US President Donald Trump took to Twitter and thanked France and the UK for “their wisdom and the power of their fine military” in an early morning Tweet.

“A perfectly executed strike last night. Thank you to France and the United Kingdom for their wisdom and the power of their fine Military. Could not have had a better result. Mission Accomplished!”

A Pentagon briefing later said the strikes had “set the Syrian chemical weapons programme back for years”.

Meanwhile, Russian president, Vladimir Putin, described the strikes as an “act of aggression” and warned they could worsen the humanitarian crisis in Syria.
US pivot to attacks

Only 10 days ago, Trump told national security aides that he wanted US forces out of Syria in about six months.

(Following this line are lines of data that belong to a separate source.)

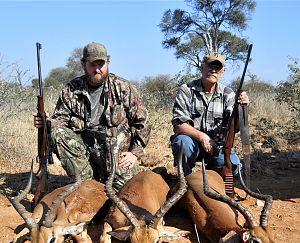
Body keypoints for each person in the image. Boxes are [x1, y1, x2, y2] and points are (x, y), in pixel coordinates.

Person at [34, 42, 151, 190]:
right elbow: (60, 121)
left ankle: (105, 179)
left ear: (107, 62)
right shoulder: (72, 89)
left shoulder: (123, 87)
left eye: (101, 64)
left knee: (127, 192)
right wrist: (46, 122)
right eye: (92, 65)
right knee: (57, 133)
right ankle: (84, 180)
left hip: (115, 156)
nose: (97, 69)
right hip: (85, 153)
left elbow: (143, 122)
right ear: (84, 64)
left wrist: (134, 153)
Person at [171, 52, 250, 176]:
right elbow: (179, 125)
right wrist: (203, 137)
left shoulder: (228, 94)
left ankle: (212, 172)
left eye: (217, 68)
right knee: (181, 143)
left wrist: (242, 108)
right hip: (192, 143)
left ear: (222, 72)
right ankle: (185, 180)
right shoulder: (186, 90)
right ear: (202, 68)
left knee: (235, 170)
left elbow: (235, 128)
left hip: (217, 146)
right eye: (210, 66)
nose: (213, 71)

The US president was adamant that it was time to bring them home after largely defeating the Islamic State of Iraq and the Levant (ISIL, also known as ISIS) group.

“Very soon, very soon, we’re coming out,” Trump said to a crowd in Richfield, Ohio, on March 30.

“We’re going to get back to our country, where we belong, where we want to be,” he said.

But with Saturday’s attacks, Trump has abruptly deepened US involvement in Syria.

Aides told Reuters news agency that Trump’s attitude changed when he was shown images of Syrians allegedly killed by the chemical weapons last Saturday.

The attacks come about a year after he first ordered air raids against Syrian targets to retaliate for an earlier use of the banned substances.